A pamphlet in French, L’Inconnue Histoire Véritable, circulated on the continent, asserted that she was indeed Félix-Julienne de Schonau, or Mademoiselle La Frülen, the illegitimate daughter of the Austrian Emperor.
Writer and clergyman George Glasse published several versions in translation including A Narrative of Facts: Supposed to Throw Light on the History of the Bristol-Stranger; Known by the Name of the Maid of the Hay-stack, with an introduction by Hannah More writing as Philalethes, the same pseudonym she used for her article in the St James Chronicle.
Her plight inspired a three act play by James Boaden, The Maid of Bristol, performed in London’s Little Theatre, Haymarket in 1803. And it formed the substance of a popular chapbook The Affecting History of Louisa: The Wandering Maniac, or, Lady of the Hay-Stack; so called, from having taken up her residence under that shelter, in the village of Bourton, near Bristol, in a state of melancholy derangement; and supposed to be a natural daughter of Francis I, emperor of Germany, a real tale of woe.

by Henry William Pickersgill
Hannah More had meanwhile build a home for herself and her sisters at Barley Wood in Wrington. Ironically the home of the confirmed spinster is now a wedding venue. She continued her writing and good works, specialising in religious tracts.
After 25 years there she moved back to Clifton in Bristol in 1828, unwell and increasingly recluse once her sisters had died.
According to friends she had begun to show signs of what we would now call dementia, though she was not unaware of her failings. In her last days she told her secretary Mary Frowd “I am all confusion. I seem to have quite lost my understanding”.

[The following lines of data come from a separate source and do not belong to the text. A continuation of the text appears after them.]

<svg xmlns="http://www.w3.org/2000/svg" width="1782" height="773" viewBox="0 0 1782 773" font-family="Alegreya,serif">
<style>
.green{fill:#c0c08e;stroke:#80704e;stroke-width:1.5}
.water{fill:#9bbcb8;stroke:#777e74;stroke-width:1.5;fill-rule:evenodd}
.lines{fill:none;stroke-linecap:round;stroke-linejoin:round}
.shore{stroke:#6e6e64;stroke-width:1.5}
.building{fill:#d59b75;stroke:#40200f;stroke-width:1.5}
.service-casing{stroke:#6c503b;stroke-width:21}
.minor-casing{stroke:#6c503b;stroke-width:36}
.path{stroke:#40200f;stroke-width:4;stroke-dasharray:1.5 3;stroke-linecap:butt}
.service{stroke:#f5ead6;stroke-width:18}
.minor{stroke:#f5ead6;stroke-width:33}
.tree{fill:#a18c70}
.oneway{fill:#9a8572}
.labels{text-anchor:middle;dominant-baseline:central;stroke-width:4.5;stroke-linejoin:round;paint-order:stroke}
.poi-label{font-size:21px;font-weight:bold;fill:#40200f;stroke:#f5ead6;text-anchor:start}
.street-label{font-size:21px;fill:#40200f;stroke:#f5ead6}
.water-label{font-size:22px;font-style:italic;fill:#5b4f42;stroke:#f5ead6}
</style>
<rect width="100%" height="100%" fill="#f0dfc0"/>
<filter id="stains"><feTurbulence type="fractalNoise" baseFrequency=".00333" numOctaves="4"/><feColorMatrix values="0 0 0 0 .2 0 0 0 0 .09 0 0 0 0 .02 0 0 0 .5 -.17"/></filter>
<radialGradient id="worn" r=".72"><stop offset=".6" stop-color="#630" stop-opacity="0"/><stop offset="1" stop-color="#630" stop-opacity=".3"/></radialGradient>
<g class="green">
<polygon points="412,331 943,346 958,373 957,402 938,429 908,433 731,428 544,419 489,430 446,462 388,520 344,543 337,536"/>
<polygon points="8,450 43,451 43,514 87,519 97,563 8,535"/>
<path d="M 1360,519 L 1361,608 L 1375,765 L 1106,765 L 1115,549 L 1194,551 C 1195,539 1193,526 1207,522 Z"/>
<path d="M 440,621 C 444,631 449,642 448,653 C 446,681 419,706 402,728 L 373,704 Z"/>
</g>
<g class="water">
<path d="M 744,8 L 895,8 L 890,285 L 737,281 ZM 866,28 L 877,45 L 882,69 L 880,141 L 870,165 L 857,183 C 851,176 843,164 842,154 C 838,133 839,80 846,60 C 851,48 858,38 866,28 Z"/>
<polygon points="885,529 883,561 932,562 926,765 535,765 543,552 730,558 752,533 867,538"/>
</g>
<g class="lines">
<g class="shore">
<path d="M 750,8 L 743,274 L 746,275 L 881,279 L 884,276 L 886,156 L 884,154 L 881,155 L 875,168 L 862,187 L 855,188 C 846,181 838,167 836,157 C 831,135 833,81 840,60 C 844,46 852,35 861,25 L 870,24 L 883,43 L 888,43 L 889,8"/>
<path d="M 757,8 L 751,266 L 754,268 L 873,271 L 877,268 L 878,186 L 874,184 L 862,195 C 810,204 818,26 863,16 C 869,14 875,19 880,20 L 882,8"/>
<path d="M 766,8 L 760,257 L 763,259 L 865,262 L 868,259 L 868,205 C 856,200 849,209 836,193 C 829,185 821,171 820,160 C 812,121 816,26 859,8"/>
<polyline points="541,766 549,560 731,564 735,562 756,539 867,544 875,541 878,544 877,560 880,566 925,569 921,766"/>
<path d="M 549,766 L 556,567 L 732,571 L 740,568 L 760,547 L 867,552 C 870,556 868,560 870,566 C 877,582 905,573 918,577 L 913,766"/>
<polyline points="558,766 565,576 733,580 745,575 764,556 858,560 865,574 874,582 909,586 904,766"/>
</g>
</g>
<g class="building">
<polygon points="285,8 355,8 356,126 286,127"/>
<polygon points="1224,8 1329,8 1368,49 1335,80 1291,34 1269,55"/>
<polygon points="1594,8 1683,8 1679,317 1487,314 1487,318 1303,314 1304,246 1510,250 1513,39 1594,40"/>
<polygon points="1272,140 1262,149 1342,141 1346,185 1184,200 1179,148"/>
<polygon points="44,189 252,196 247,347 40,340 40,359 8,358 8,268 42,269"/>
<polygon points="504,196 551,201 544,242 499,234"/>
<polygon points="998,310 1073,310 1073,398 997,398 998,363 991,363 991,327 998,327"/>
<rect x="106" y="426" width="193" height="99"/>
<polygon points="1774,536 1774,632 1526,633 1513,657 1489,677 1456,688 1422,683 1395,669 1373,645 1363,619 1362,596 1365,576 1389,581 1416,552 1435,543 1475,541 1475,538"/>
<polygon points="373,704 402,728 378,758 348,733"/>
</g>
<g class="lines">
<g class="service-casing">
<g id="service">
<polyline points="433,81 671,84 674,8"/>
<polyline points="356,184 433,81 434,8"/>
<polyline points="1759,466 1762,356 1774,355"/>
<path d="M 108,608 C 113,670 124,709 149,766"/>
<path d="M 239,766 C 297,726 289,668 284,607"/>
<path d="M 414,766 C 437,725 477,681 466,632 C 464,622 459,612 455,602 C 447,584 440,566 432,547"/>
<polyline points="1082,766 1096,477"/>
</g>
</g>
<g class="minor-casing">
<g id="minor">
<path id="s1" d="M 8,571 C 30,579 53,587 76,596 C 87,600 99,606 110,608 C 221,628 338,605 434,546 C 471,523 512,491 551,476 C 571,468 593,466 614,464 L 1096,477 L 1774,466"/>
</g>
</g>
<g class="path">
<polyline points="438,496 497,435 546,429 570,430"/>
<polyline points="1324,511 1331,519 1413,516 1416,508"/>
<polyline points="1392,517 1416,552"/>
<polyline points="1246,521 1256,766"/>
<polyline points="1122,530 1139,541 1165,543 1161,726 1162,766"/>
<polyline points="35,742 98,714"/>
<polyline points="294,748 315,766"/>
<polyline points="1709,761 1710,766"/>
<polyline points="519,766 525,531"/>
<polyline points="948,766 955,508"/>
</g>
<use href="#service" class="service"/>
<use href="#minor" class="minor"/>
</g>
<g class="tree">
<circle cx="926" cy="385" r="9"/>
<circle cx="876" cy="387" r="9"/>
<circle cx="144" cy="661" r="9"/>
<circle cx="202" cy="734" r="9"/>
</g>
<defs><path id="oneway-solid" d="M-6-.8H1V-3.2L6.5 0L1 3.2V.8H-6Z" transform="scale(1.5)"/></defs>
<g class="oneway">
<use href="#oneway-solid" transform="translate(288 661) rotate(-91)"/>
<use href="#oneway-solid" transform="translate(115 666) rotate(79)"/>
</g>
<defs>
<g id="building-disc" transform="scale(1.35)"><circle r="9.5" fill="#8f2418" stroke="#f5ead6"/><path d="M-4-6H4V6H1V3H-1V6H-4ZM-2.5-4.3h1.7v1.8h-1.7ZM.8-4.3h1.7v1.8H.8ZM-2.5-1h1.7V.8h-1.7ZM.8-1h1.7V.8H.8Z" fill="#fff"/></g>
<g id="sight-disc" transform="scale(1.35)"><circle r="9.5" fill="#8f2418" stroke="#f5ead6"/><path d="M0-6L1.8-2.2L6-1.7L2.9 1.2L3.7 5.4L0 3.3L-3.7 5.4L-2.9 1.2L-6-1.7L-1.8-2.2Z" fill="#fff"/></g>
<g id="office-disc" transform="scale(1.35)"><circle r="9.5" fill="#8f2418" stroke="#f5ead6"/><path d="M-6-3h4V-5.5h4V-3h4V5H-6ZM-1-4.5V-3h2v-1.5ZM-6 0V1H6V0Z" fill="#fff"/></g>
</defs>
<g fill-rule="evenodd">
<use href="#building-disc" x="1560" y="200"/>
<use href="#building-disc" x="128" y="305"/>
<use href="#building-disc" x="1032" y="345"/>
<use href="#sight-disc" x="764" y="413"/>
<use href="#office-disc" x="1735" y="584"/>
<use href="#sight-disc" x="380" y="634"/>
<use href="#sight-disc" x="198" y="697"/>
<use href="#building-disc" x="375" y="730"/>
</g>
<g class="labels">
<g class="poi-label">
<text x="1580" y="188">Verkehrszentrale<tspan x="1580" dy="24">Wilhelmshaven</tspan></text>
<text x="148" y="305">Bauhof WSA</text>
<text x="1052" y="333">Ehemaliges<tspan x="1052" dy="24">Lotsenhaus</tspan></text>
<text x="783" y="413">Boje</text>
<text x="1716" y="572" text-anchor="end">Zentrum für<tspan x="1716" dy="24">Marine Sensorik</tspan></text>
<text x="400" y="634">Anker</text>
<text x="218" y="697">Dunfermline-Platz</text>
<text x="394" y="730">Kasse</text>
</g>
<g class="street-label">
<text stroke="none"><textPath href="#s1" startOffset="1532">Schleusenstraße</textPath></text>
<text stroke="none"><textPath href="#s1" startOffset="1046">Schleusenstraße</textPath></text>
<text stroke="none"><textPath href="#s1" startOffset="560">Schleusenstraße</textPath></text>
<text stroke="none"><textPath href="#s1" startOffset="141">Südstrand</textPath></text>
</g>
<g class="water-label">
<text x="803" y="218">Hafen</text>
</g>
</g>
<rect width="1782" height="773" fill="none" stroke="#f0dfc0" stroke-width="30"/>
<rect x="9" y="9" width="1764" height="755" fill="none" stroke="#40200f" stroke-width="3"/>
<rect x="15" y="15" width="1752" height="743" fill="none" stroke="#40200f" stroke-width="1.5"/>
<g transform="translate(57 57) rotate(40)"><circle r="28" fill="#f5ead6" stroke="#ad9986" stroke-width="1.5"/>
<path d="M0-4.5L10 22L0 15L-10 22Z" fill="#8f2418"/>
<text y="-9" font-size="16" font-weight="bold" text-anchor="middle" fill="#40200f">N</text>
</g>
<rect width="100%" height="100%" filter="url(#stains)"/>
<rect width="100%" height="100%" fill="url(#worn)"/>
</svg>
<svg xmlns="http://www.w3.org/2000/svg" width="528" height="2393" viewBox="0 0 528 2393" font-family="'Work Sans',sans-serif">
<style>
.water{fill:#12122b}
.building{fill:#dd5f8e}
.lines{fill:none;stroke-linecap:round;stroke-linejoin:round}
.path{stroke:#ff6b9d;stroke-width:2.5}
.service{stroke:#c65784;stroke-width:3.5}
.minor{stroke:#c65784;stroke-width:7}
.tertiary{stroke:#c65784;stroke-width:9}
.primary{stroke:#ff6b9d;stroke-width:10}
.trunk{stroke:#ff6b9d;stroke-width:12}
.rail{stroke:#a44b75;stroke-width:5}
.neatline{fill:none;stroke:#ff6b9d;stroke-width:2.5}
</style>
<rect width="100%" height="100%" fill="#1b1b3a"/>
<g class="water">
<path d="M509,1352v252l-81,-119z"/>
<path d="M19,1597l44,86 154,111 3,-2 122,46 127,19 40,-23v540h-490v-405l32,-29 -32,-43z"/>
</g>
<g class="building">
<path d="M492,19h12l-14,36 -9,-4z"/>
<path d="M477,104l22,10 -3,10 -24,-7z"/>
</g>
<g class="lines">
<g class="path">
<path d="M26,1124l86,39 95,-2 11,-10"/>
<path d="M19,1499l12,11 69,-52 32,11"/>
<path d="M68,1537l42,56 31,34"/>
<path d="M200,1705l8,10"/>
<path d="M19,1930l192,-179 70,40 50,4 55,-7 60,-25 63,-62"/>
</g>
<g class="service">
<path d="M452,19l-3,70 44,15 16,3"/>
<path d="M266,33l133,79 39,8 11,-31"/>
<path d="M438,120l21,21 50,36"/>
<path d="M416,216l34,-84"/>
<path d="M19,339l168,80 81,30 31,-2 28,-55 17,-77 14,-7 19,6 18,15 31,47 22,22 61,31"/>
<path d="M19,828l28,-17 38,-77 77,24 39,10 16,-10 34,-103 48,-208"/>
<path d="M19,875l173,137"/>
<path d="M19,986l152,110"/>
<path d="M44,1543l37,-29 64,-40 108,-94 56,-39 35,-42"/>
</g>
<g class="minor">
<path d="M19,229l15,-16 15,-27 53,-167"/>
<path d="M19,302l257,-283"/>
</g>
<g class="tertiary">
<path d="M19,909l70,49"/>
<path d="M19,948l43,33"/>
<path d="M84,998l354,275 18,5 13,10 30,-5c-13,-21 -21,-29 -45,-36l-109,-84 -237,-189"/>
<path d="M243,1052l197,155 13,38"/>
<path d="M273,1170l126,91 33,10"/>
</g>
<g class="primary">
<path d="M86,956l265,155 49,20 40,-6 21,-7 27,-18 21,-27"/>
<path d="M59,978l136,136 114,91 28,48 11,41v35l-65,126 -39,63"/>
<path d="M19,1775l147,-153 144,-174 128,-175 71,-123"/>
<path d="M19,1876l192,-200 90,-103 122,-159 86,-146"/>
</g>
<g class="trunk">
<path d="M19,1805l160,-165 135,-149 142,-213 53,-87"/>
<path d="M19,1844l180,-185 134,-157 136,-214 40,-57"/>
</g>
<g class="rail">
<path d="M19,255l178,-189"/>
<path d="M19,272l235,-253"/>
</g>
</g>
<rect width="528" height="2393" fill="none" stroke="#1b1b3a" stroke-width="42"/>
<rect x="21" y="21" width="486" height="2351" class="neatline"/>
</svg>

Hannah More died in September 1833, aged 88, and was buried at Wrington with her sisters.
thanks Mike. Another interesting piece.
Wishing you and yours a happy Christmas
John
Really enjoyed reading this Mike. Feeling inspired to visit Glenside museum, thanks Clare
Good tale. Shades of Princess Cariboo’s back-story. Go back far enough and we’re all descended from royalty, to our shame. Respect for Hannah’s hairdo.
Thankyou Mike what an interesting story
Very interesting Mike. Lots of stories about great people still untold.
Great story – keep the coming Mike!
There must have been hundreds of destitute, troubled, deranged people in the country at the time. Interesting that this particular woman seems to have caught the public’s interest.
Thanks for that Mike – another unique take on British local history…keep them coming. John
Happy Christmas to you and yours.
Fascinating stuff, thanks Mike.
This is presumably the Hannah More afterwhom the state primary school off Old Market in Bristol, is named? (Although I heard a rumour that there were plans to rename it with some wishywashy new age twaddle)
When I worked for the Fire Service I was able to go weekly to assist children in reading there. A real practical task.